GIVEN INFORMATION.
━━━━━━━━━━━━━━━━

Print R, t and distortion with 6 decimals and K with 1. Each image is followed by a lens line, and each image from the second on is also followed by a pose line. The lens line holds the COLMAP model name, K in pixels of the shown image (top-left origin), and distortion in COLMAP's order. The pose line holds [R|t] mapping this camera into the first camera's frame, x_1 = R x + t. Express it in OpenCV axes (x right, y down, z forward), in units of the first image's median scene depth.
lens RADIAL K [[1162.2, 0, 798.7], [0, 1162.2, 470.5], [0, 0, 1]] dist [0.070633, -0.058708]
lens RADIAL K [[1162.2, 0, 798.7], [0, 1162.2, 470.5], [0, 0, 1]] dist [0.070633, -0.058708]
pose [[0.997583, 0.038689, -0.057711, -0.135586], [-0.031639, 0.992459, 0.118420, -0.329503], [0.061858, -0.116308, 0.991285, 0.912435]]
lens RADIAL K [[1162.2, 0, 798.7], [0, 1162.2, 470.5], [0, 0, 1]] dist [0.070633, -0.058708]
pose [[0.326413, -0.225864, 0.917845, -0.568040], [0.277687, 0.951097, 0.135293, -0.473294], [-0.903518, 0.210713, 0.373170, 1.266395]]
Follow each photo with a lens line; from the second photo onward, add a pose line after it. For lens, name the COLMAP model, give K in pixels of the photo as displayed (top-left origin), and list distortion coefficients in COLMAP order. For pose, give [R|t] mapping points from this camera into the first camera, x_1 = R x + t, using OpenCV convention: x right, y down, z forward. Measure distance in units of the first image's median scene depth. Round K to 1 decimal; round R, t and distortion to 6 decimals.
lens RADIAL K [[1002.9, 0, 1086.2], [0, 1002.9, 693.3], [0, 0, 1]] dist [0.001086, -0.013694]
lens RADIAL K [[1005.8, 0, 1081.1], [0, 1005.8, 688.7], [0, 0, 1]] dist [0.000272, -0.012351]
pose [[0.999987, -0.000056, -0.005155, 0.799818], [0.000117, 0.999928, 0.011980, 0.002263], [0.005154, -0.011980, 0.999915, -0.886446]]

━━━━━━━━━━━━━━━━

WHAT THIS TASK INVOLVES.
Copy each line of the records above without changing anything.

RESULT OF THE TASK.
Print R, t and distortion with 6 decimals and K with 1. Each image is followed by a lens line, and each image from the second on is also followed by a pose line. The lens line holds the COLMAP model name, K in pixels of the shown image (top-left origin), and distortion in COLMAP's order. The pose line holds [R|t] mapping this camera into the first camera's frame, x_1 = R x + t. Express it in OpenCV axes (x right, y down, z forward), in units of the first image's median scene depth.
lens RADIAL K [[1162.2, 0, 798.7], [0, 1162.2, 470.5], [0, 0, 1]] dist [0.070633, -0.058708]
lens RADIAL K [[1162.2, 0, 798.7], [0, 1162.2, 470.5], [0, 0, 1]] dist [0.070633, -0.058708]
pose [[0.997583, 0.038689, -0.057711, -0.135586], [-0.031639, 0.992459, 0.118420, -0.329503], [0.061858, -0.116308, 0.991285, 0.912435]]
lens RADIAL K [[1162.2, 0, 798.7], [0, 1162.2, 470.5], [0, 0, 1]] dist [0.070633, -0.058708]
pose [[0.326413, -0.225864, 0.917845, -0.568040], [0.277687, 0.951097, 0.135293, -0.473294], [-0.903518, 0.210713, 0.373170, 1.266395]]
Follow each photo with a lens line; from the second photo onward, add a pose line after it. For lens, name the COLMAP model, give K in pixels of the photo as displayed (top-left origin), and list distortion coefficients in COLMAP order. For pose, give [R|t] mapping points from this camera into the first camera, x_1 = R x + t, using OpenCV convention: x right, y down, z forward. Measure distance in units of the first image's median scene depth. Round K to 1 decimal; round R, t and distortion to 6 decimals.
lens RADIAL K [[1002.9, 0, 1086.2], [0, 1002.9, 693.3], [0, 0, 1]] dist [0.001086, -0.013694]
lens RADIAL K [[1005.8, 0, 1081.1], [0, 1005.8, 688.7], [0, 0, 1]] dist [0.000272, -0.012351]
pose [[0.999987, -0.000056, -0.005155, 0.799818], [0.000117, 0.999928, 0.011980, 0.002263], [0.005154, -0.011980, 0.999915, -0.886446]]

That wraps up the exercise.